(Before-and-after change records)
····················
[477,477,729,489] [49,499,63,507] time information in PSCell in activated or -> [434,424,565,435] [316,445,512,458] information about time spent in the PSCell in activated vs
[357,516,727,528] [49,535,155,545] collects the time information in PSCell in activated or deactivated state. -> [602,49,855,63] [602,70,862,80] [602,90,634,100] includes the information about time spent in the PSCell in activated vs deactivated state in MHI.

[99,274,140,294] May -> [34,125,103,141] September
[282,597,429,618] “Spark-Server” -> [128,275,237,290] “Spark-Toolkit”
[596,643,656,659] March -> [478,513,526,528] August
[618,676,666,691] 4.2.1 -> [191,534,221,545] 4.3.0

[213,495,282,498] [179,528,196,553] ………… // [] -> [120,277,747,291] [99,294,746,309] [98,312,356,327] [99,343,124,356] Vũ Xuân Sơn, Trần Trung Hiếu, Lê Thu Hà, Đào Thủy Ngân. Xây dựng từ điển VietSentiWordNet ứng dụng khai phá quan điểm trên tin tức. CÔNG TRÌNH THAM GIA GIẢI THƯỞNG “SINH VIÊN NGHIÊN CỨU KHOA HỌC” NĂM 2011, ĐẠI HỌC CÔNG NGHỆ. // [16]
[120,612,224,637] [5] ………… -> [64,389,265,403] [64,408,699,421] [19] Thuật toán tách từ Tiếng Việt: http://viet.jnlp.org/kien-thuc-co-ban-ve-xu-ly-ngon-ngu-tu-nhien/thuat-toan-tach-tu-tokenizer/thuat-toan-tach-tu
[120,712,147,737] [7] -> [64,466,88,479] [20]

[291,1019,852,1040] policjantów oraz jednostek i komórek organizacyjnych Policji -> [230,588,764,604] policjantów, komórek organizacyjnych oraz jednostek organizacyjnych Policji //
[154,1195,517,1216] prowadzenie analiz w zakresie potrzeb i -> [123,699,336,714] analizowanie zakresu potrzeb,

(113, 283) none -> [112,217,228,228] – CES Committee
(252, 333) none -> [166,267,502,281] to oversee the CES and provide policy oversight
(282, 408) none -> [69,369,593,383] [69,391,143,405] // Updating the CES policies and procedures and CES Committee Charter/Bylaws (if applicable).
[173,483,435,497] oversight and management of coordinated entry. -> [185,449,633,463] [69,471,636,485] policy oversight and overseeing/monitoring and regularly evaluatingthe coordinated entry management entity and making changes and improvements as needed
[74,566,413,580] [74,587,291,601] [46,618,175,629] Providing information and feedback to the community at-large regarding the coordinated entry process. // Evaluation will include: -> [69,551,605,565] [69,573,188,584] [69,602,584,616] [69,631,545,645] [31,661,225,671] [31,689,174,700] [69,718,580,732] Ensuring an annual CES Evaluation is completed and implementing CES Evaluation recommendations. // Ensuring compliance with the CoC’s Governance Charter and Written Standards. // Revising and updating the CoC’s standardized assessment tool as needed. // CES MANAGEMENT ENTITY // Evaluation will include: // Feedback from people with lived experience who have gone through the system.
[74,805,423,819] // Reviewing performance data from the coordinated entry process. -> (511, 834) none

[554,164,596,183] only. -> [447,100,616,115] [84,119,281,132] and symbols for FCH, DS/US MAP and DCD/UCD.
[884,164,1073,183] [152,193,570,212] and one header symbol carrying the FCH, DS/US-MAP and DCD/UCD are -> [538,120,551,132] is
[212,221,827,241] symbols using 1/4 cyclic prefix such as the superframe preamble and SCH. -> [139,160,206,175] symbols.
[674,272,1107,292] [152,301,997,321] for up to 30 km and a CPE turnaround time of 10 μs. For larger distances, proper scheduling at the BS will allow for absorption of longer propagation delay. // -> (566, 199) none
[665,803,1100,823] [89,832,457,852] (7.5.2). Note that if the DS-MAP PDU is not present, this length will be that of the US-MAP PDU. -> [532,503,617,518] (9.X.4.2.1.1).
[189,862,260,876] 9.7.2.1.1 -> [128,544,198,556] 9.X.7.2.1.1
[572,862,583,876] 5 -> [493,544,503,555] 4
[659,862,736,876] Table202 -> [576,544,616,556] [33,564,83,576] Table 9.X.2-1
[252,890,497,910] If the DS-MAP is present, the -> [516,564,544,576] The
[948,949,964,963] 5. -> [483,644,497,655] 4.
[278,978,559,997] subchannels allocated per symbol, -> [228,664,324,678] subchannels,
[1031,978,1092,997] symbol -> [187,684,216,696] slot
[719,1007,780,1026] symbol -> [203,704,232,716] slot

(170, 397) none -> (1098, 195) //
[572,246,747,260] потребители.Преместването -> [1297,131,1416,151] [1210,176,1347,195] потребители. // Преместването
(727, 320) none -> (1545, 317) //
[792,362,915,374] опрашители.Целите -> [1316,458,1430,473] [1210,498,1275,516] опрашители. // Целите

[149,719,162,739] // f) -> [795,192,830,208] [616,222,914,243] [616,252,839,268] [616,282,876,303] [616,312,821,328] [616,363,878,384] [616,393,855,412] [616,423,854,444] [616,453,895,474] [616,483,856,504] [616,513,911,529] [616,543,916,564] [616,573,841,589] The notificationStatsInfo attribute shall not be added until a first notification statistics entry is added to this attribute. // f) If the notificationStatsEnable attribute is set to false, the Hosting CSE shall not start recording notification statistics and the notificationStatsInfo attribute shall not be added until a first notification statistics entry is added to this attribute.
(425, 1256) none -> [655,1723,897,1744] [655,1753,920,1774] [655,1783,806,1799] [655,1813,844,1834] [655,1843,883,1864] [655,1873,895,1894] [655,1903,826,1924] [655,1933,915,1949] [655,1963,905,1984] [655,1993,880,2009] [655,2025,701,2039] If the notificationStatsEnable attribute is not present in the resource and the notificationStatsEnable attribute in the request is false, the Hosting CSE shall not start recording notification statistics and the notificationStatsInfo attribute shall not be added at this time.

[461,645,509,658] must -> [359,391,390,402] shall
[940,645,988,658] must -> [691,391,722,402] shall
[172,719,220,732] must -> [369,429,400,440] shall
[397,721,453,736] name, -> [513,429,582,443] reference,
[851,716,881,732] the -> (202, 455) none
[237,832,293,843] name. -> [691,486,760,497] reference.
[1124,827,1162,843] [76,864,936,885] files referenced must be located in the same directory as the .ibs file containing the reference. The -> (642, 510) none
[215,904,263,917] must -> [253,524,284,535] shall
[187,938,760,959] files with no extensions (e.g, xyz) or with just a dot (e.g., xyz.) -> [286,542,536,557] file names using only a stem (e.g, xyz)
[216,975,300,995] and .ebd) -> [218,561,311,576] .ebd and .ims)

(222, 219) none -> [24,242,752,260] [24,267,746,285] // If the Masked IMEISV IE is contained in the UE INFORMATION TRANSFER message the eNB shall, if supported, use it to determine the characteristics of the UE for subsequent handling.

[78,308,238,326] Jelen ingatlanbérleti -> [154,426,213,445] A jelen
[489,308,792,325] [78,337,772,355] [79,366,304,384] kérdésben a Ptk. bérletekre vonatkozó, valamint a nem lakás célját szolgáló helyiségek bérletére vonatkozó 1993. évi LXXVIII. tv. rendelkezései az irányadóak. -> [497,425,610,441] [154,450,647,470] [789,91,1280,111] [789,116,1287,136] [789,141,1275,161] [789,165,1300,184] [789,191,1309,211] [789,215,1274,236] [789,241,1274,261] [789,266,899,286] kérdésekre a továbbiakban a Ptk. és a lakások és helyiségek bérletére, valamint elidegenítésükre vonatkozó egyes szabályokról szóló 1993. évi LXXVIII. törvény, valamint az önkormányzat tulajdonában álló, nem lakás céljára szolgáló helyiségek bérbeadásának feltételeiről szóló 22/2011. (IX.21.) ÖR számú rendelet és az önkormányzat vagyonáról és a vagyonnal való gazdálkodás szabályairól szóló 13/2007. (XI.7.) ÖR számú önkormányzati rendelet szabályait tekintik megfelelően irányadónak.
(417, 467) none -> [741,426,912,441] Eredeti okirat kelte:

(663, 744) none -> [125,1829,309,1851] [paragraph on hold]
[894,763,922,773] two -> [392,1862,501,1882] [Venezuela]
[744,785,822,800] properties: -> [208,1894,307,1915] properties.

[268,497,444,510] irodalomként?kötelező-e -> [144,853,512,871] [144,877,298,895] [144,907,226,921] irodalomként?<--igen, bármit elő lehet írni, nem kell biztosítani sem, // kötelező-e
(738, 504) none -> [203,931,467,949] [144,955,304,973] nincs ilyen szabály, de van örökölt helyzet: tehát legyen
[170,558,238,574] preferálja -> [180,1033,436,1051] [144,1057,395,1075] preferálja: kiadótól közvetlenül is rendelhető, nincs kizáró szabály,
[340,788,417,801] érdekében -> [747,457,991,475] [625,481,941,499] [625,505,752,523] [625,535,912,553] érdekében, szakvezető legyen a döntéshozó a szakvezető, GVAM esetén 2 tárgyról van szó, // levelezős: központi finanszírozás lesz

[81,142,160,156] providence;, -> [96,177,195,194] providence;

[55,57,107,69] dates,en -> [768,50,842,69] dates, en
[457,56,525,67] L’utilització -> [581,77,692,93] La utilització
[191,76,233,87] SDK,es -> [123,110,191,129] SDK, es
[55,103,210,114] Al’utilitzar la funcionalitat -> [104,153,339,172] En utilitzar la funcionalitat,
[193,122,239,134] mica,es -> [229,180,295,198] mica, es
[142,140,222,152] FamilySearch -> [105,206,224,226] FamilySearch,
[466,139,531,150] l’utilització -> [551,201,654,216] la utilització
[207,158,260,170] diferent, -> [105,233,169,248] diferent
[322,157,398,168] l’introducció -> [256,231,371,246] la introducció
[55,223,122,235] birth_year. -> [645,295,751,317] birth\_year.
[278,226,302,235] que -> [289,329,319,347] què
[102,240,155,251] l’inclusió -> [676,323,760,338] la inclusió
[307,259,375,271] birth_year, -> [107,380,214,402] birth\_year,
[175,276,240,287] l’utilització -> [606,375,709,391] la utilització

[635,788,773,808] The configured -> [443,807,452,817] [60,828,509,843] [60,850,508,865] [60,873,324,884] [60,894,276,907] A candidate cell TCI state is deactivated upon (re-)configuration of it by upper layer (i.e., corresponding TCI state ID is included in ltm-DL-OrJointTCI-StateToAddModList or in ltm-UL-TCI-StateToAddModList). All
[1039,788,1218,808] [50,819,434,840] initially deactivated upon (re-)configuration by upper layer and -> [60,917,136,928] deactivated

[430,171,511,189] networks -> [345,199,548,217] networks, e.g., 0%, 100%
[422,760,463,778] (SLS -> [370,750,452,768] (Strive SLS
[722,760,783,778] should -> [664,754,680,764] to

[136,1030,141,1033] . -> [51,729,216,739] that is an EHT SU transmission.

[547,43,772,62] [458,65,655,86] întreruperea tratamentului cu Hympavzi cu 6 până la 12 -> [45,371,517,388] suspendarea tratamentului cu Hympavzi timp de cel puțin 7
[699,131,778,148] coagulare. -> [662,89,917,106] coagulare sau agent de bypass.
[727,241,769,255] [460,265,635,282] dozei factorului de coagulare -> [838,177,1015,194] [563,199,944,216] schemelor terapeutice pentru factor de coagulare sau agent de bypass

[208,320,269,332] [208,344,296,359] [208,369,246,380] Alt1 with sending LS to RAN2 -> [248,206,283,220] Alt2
····················
From the records above, copy out the line with "[172,719,220,732] must ->", the line with "[187,938,760,959] files with", and every line between them, word for word.

• Response box
[172,719,220,732] must -> [369,429,400,440] shall
[397,721,453,736] name, -> [513,429,582,443] reference,
[851,716,881,732] the -> (202, 455) none
[237,832,293,843] name. -> [691,486,760,497] reference.
[1124,827,1162,843] [76,864,936,885] files referenced must be located in the same directory as the .ibs file containing the reference. The -> (642, 510) none
[215,904,263,917] must -> [253,524,284,535] shall
[187,938,760,959] files with no extensions (e.g, xyz) or with just a dot (e.g., xyz.) -> [286,542,536,557] file names using only a stem (e.g, xyz)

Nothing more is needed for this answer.